Yeah that's right, I'm having a new knife line made up, I'm calling it "Unobtainium"!

They'll be made here in the USA out of a mix of every knifemaker super steel known plus a pinch of kryptonite high carbon that comes from deep outer space. 

I suspect that these knives will be so popular that they'll be unobtainable. 



PS - Please don't tell your friends about this or you might not get one for yourself. :wink:


----------



## Tatletz (Mar 20, 2012)

Very interesting and intriguing Dave! Are you going to collaborate with aliens? :justkidding:


----------



## Twistington (Mar 20, 2012)

Handle is made of Yggdrasil burl and loch ness monster bone ferrule?
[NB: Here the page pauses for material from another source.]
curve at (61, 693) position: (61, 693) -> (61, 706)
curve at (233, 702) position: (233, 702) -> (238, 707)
If not... no deal!


----------



## mr drinky (Mar 20, 2012)

I am sure Yggdrasil burl is fine, but Tree of Souls burl is probably more fitting 

k.


----------



## Rottman (Mar 20, 2012)

What were you drinking, Dave? I want some of that.


----------



## Andrew H (Mar 20, 2012)

Quenched in dragon blood...


----------



## DeepCSweede (Mar 20, 2012)

With either a cthulhu or Hodag saya


----------



## RobinW (Mar 20, 2012)

Before the big corporation lawyers get a hold of you Dave, I think Unobtainium is already invented and copyrighted by Oakley....
Maybe "Evenmoreunobtainium" is free? :O


----------



## Burl Source (Mar 20, 2012)

Tatletz said:


> Very interesting and intriguing Dave! Are you going to collaborate with aliens? :justkidding:


Dave is an Alien!


----------



## PierreRodrigue (Mar 20, 2012)

His hair cut is just a clever disguise!


----------



## l r harner (Mar 20, 2012)

man and i thought i was going to be cool cause of the B52 steel i was gettign soon


----------



## Keith Neal (Mar 20, 2012)

We've got some stuff out at Groom Lake (aka Area 51) that might interest you. You would have to sign a few documents first, but I am sure we could work something out.
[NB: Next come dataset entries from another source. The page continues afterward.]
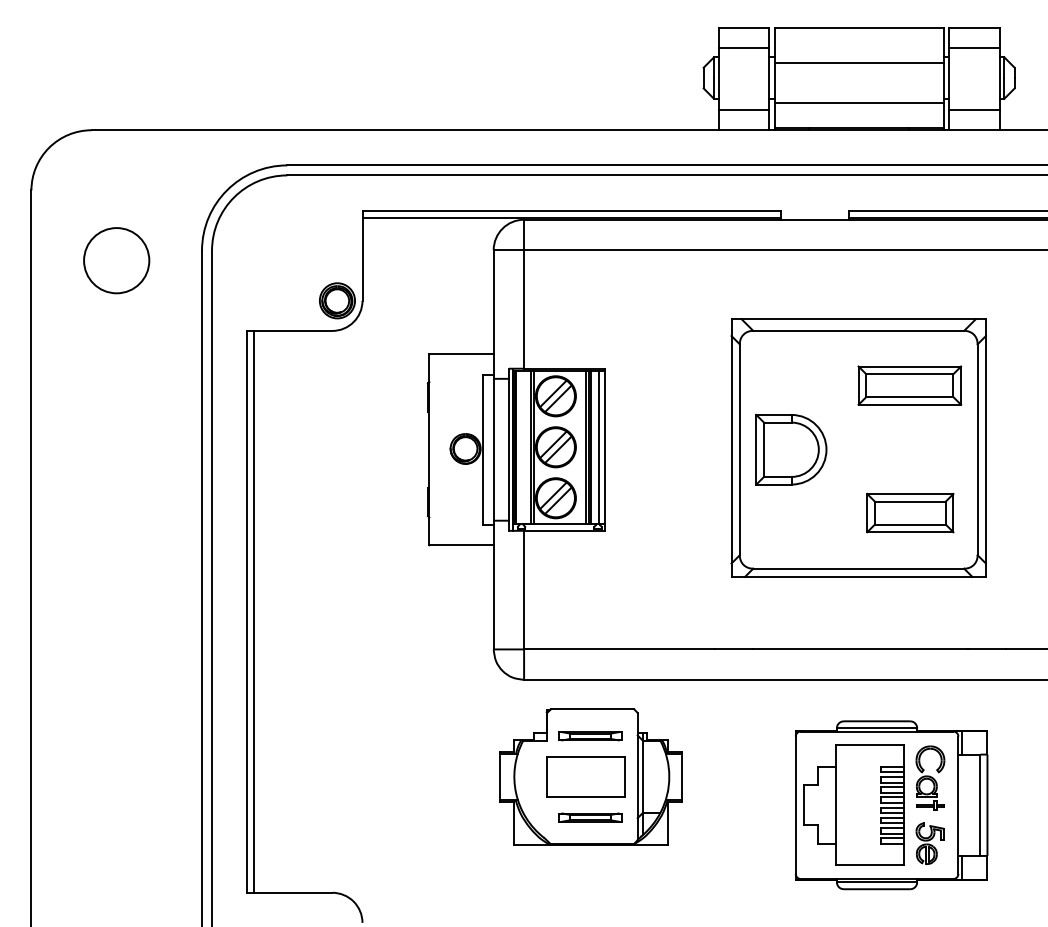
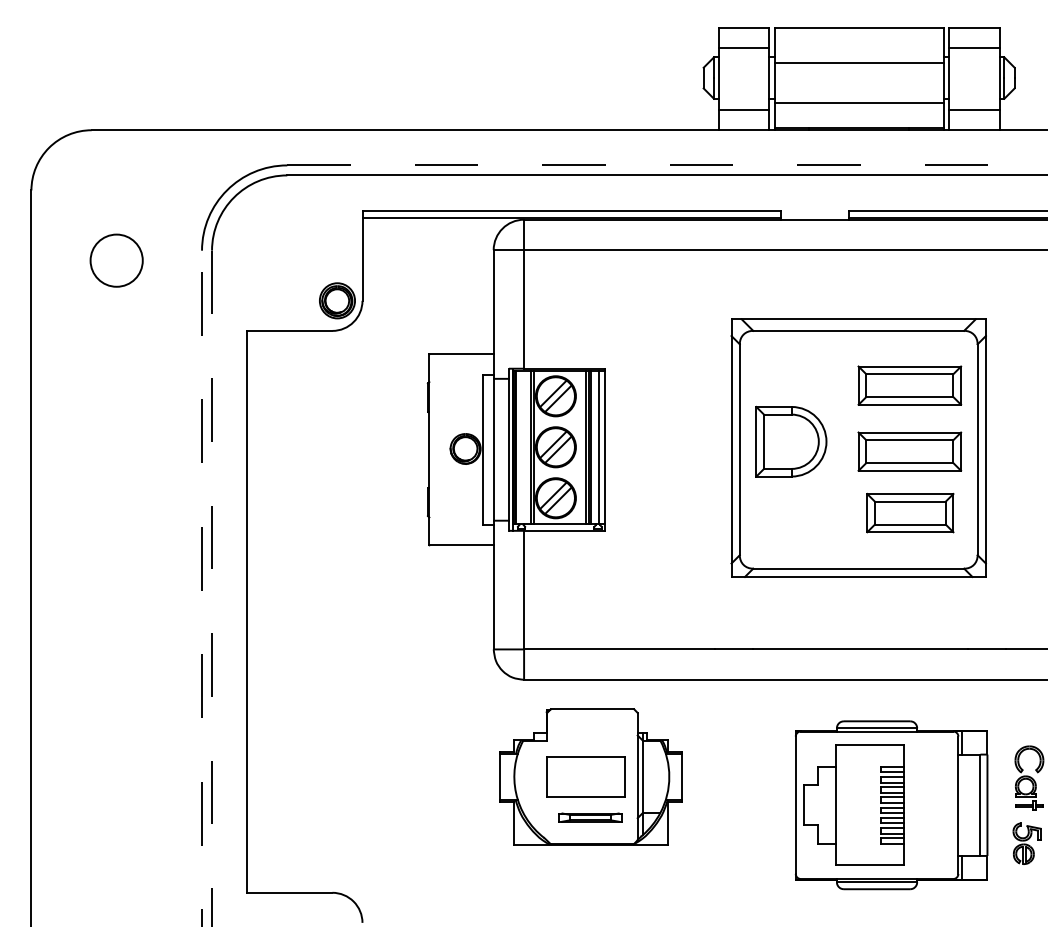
line at (667, 165): solid -> dashed
circle at (116, 260) diameter: 65 px -> 52 px
part at (791, 449) position: (791, 449) -> (791, 441)
part at (909, 451): none -> present
line at (201, 588): solid -> dashed
line at (212, 588): solid -> dashed
line at (253, 611): present -> none
part at (590, 736): present -> none
part at (930, 777) position: (930, 777) -> (1029, 777)
part at (929, 843) position: (929, 843) -> (1026, 843)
By the way, unobtainium is what for years Pratt & Whitney claimed made the turbine sections of its engines so expensive. Something sure did.


----------



## 99Limited (Mar 20, 2012)

You do realize this guy :devilburn: will be your closest buddy some day. Wait a minute, I think he already is. :lol2:


----------



## jmforge (Mar 20, 2012)

Keith Neal said:


> We've got some stuff out at Groom Lake (aka Area 51) that might interest you. You would have to sign a few documents first, but I am sure we could work something out.
> 
> By the way, unobtainium is what for years Pratt & Whitney claimed made the turbine sections of its engines so expensive. Something sure did.


 I thought that stuff was called "short TBO and uber-expensive mid cycle hot section inspection." :biggrin:


----------